== Data provided

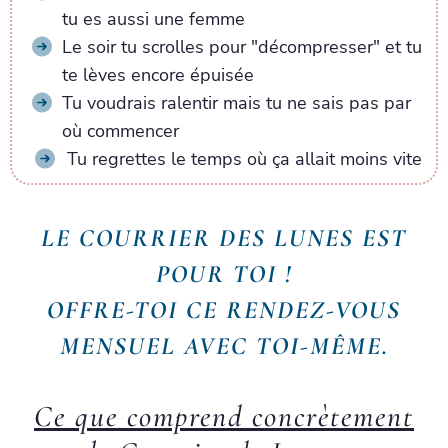
tu es aussi une femme
Le soir tu scrolles pour "décompresser" et tu
te lèves encore épuisée
Tu voudrais ralentir mais tu ne sais pas par
où commencer
Tu regrettes le temps où ça allait moins vite
LE COURRIER DES LUNES EST
POUR TOI !
OFFRE-TOI CE RENDEZ-VOUS
MENSUEL AVEC TOI-MÊME.
Ce que comprend concrètement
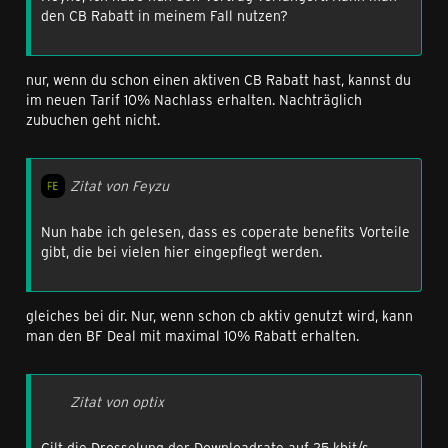
den CB Rabatt in meinem Fall nutzen?
nur, wenn du schon einen aktiven CB Rabatt hast, kannst du
im neuen Tarif 10% Nachlass erhalten. Nachträglich
zubuchen geht nicht.
Zitat von Feyzu
Nun habe ich gelesen, dass es coperate benefits Vorteile
gibt, die bei vielen hier eingepflegt werden.
gleiches bei dir. Nur, wenn schon cb aktiv genutzt wird, kann
man den BF Deal mit maximal 10% Rabatt erhalten.
Zitat von optix
Gilt die Drosselung der Downloadrate auf 25 kbit/s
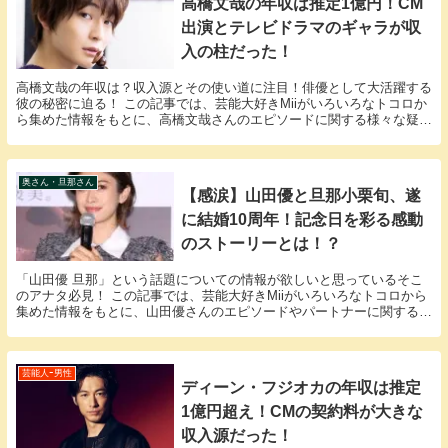
高橋文哉の年収は推定1億円！CM
出演とテレビドラマのギャラが収
入の柱だった！
高橋文哉の年収は？収入源とその使い道に注目！俳優として大活躍する
彼の秘密に迫る！ この記事では、芸能大好きMiiがいろいろなトコロか
ら集めた情報をもとに、高橋文哉さんのエピソードに関する様々な疑問
に答えていきます。 「高橋文哉 年収」という...
奥さん・旦那さん
【感涙】山田優と旦那小栗旬、遂
に結婚10周年！記念日を彩る感動
のストーリーとは！？
「山田優 旦那」という話題についての情報が欲しいと思っているそこ
のアナタ必見！ この記事では、芸能大好きMiiがいろいろなトコロから
集めた情報をもとに、山田優さんのエピソードやパートナーに関する
様々な疑問に答えていきます。 山田優さんと山田...
芸能人ｰ男性
ディーン・フジオカの年収は推定
1億円超え！CMの契約料が大きな
収入源だった！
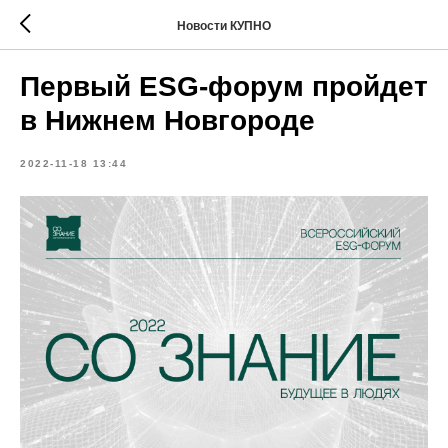
Новости КУПНО
Первый ESG-форум пройдет
в Нижнем Новгороде
2022-11-18 13:44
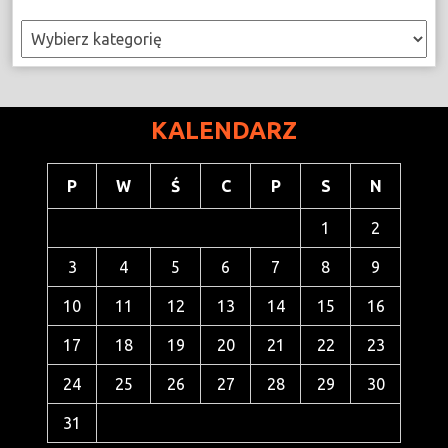
Kategorie
KALENDARZ
P
W
Ś
C
P
S
N
1
2
3
4
5
6
7
8
9
10
11
12
13
14
15
16
17
18
19
20
21
22
23
24
25
26
27
28
29
30
31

====

Problem statement ▸ Count the lines in the items above that contain the string "wenn", matching case exactly. Reply with the number alone.

Answer to the problem ▸ 2